If you missed the appearance, here it is in full. The committee: "They said you were lying." James Murdoch: "They're lying." Eight years ago, Chris Bryant MP asked a pertinent question of Rebekah Brooks, or Wade as she was at the time, and – by accident – she told him the truth. They have learnt that lesson well, at News International.
Here we still are, harrowing the same acre. In the two-and-a-half-hour grilling (or poaching or lightly steaming) MPs asked Murdoch a series of questions to which the answer was No: "Do you feel humbled?" "Are you incompetent?" "Have you misled the committee?" "Is it in the public interest to tell lies?" And "will you guarantee to publicise every nefarious activity your company has been involved in?"
Tom Watson asked him the most implausible one: "Are you the first mafia boss in history that doesn't realise he's running a criminal empire?" It was the meringue pie moment. People gasped, audibly. That lot were never the mafia – J Edgar Hoover at best. If best is the word.
Watson had another Perry Mason moment. As Murdoch wasn't answering his questions in the right way, ("I did it all, and I don't care! Ha ha ha!") Watson said, "I wasn't going to do this but..." And as we leaned forward, "... I have spoken to Neville Thurlbeck." Sensation in court! "It was a private conversation but it is in the public interest to disclose it." Treachery! Greater sensation!

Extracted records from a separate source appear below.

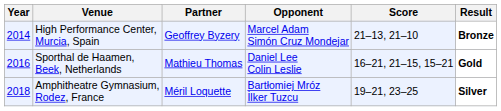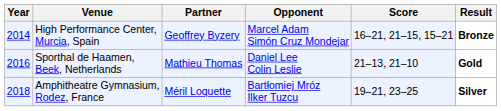High Performance Center, Murcia, Spain | Score: 21–13, 21–10 -> 16–21, 21–15, 15–21
Sporthal de Haamen, Beek, Netherlands | Score: 16–21, 21–15, 15–21 -> 21–13, 21–10
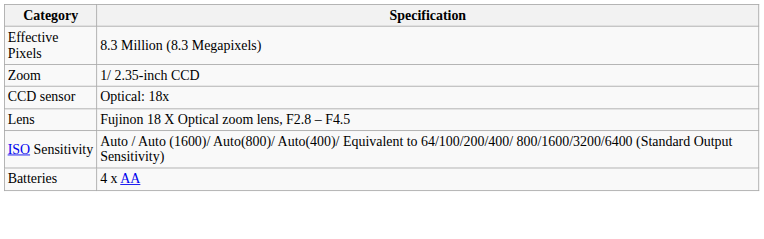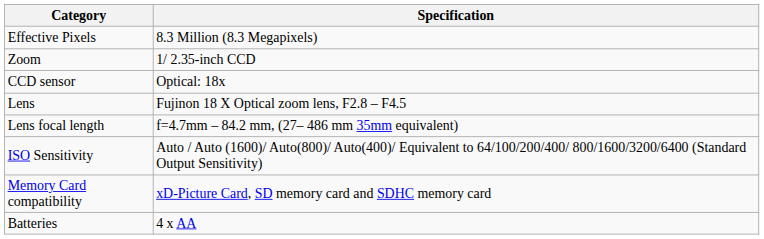+ row: Lens focal length | f=4.7mm – 84.2 mm, (27– 486 mm 35mm equivalent)
+ row: Memory Card compatibility | xD-Picture Card, SD memory card and SDHC memory card
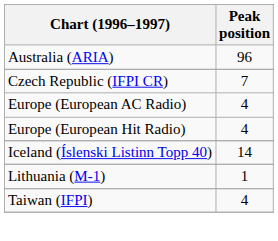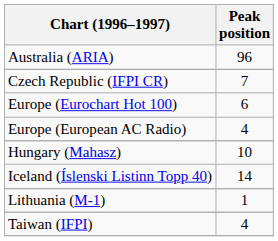+ row: Europe (Eurochart Hot 100) | 6
- row: Europe (European Hit Radio) | 4
+ row: Hungary (Mahasz) | 10
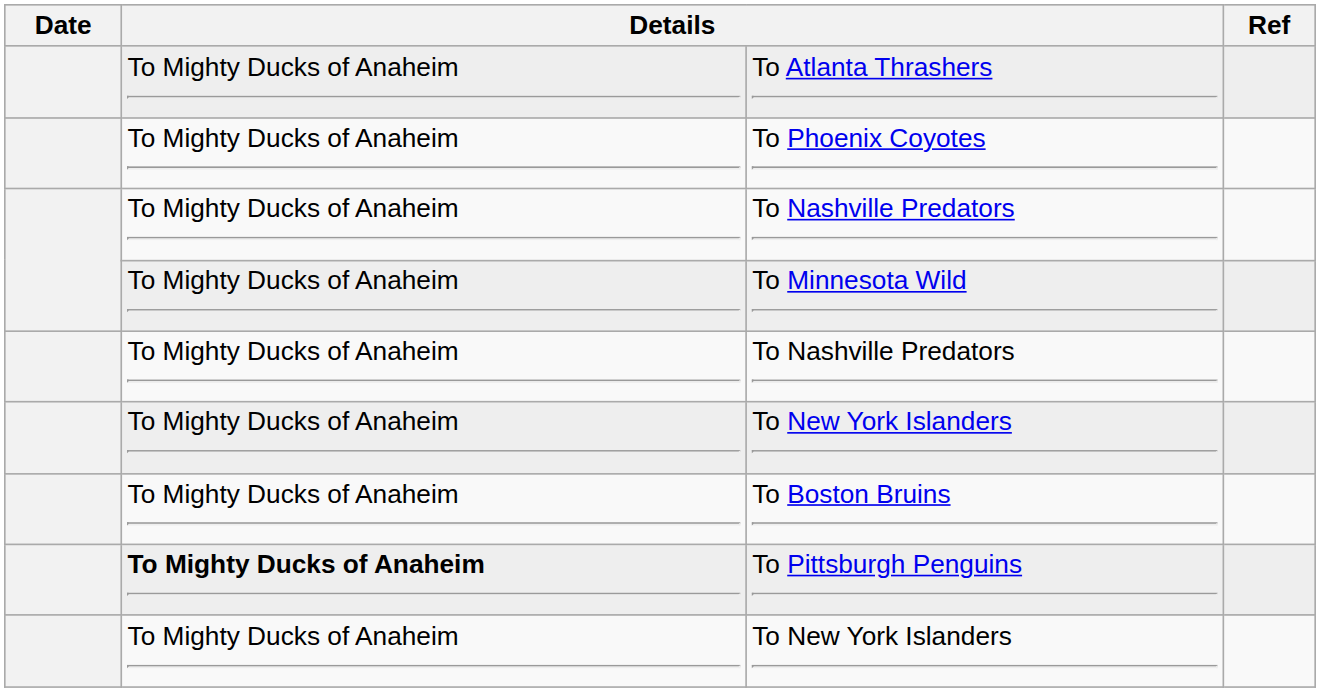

He read out – too quickly for older observers – an account of a conversation between various parties (Paul Farrelly had to interrupt to identify them) about crucial information that was to be presented to Murdoch.

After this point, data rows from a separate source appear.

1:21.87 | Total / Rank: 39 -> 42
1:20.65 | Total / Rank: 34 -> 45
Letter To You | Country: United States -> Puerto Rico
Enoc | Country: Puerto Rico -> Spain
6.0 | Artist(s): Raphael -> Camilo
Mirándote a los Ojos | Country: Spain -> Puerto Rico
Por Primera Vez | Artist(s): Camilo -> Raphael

It must be worth repeating that MPs are just not equipped to despatch this level of business. They asked their long, ruminative questions. They asked Murdoch to speculate on what other witnesses might have said to each other. They failed to assemble the circumstances of the circumstantial case. They relied on outraged incredulity ("it is inconceivable that"). Ms Mensch went off to pick up her children ("the same age as yours," she told Murdoch).
Are they humbled enough to admit their limits and appoint counsel to get what they want? Another question to which the answer is No.